## COMPITO A
Rispondi in base al testo fornito su Macron e il Covid-19:
(i) Quale data ha indicato Macron ai francesi per la ripresa?
(ii) Fra quali situazioni si è trovata la Francia, secondo la risposta a Pietro?
(iii) Quale turno elettorale il governo francese non ha rinviato?
## COMPITO B
Elenca tutte le persone nominate nel testo fornito su Macron e il Covid-19.

## TESTO FORNITO
------------------------------------------------------------------------

E ANCHE IL GLOBALISTA MACRON PARLÒ DI «INDIPENDENZA»
Caro Aldo,
Emmanuel Macron, nel solco della «politique d’abord, l’intendance suivra», cara a de Gaulle e a Mitterrand, ha indicato ai francesi una data certa per la ripresa, l’11 maggio. E ha tracciato la strada, spronando il Paese a compiere uno sforzo collettivo per vincere la guerra contro il Covid-19.
Caro Pietro,
L a Francia di Macron si è trovata in una situazione mediana tra il disastro italiano e spagnolo e l’ottima tenuta della Germania. Il presidente e il suo governo hanno commesso alcuni errori: non hanno sfruttato il vantaggio temporale rispetto al nostro Paese per fare scorta di mascherine e altro materiale; e non hanno rinviato il primo turno delle elezioni comunali. Per il resto, il sistema francese — più centralizzato e più stabile politicamente di quello italiano — ha consentito di agire con una certa efficacia.

------------------------------------------------------------------------

## DATI FORNITI
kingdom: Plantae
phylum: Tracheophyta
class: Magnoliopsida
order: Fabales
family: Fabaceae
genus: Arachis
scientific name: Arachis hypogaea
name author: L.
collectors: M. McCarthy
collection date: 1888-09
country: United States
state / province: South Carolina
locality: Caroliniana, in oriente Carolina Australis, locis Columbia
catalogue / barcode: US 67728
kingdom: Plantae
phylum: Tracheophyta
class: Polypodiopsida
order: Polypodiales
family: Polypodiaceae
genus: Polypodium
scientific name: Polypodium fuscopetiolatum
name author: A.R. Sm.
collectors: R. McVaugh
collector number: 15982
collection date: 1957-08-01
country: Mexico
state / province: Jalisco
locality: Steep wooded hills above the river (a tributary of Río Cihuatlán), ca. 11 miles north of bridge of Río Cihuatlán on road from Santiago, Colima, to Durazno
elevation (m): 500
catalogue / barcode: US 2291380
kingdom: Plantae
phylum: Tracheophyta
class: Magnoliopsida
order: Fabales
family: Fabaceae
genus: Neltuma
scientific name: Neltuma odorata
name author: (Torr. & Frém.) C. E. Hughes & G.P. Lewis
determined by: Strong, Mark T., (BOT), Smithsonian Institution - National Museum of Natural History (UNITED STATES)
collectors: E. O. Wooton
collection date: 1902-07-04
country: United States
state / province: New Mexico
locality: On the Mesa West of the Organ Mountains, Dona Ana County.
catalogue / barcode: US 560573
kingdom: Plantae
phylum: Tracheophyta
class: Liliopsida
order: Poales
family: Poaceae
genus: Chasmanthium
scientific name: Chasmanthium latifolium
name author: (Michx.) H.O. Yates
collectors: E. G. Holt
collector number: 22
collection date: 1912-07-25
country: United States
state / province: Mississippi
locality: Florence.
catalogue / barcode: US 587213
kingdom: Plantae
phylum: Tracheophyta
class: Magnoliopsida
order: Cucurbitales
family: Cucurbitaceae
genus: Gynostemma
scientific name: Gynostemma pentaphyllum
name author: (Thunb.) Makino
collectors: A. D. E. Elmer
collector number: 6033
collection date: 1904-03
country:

------------------------------------------------------------------------

## SOLUZIONE A
(i) L'11 maggio.
(ii) In una situazione mediana tra il disastro italiano e spagnolo e l'ottima tenuta della Germania.
(iii) Il primo turno delle elezioni comunali.

## SOLUZIONE B
Emmanuel Macron, de Gaulle, Mitterrand, Aldo, Pietro